The input row type for reading the rows from the group is found as:
table->getRowType()
The result row is built in this example by copying the last row and replacing one field. The data from the last row is split into FdataVec (the data itself is not copied at this point but the data descriptors in the construction vector are made to point to the data in the original row). Then the descriptor for the field "c" is changed to point to the computed sum. Then the new row is built from the descriptor.
In this particular case the type of the input rows and of the result rows is the same, so either could have been used to construct the result rows. There are two ways to find the result type:
gadget()->getType()->getRowType()
gadget->getLabel()->getType()
They are exactly the same, just there are two paths leading to the same object.
Finally, the constructed row is sent. sendDelayed() takes care of constructing the rowop from the components.

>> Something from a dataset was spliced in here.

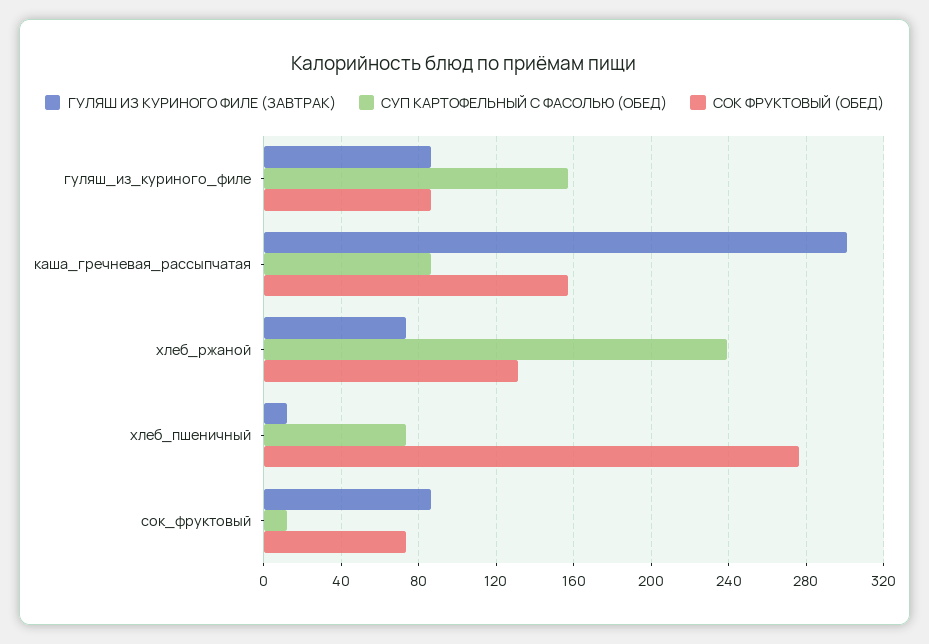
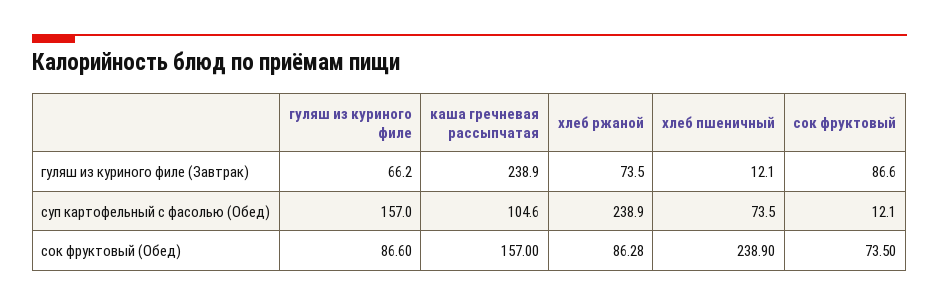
ГУЛЯШ ИЗ КУРИНОГО ФИЛЕ (ЗАВТРАК), гуляш_из_куриного_филе: 85 -> 66.2
ГУЛЯШ ИЗ КУРИНОГО ФИЛЕ (ЗАВТРАК), каша_гречневая_рассыпчатая: 300 -> 238.9
СУП КАРТОФЕЛЬНЫЙ С ФАСОЛЬЮ (ОБЕД), каша_гречневая_рассыпчатая: 85 -> 104.6
СОК ФРУКТОВЫЙ (ОБЕД), хлеб_ржаной: 130 -> 86.28
СОК ФРУКТОВЫЙ (ОБЕД), хлеб_пшеничный: 275 -> 238.9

Potentially, you could even call directly
sendDelayed(dest, gadget->getLabel()->getType()->makeRow(fields), opcode);
However the caveat is that if the table's enqueuing mode is set to EM_IGNORE (which is an old idea, nowadays everyone should use EM_CALL and eventually there will be no other way than EM_CALL, but for now it could happen), the rows would leak. The reason for that leak is that sendDelayed() will skip the rowop creation with EM_IGNORE, and thus will skip the reference creation, and the row would never have a reference to it created and would never be freed. Creating an explicit reference makes sure that the row will always be cleaned up when it becomes unused.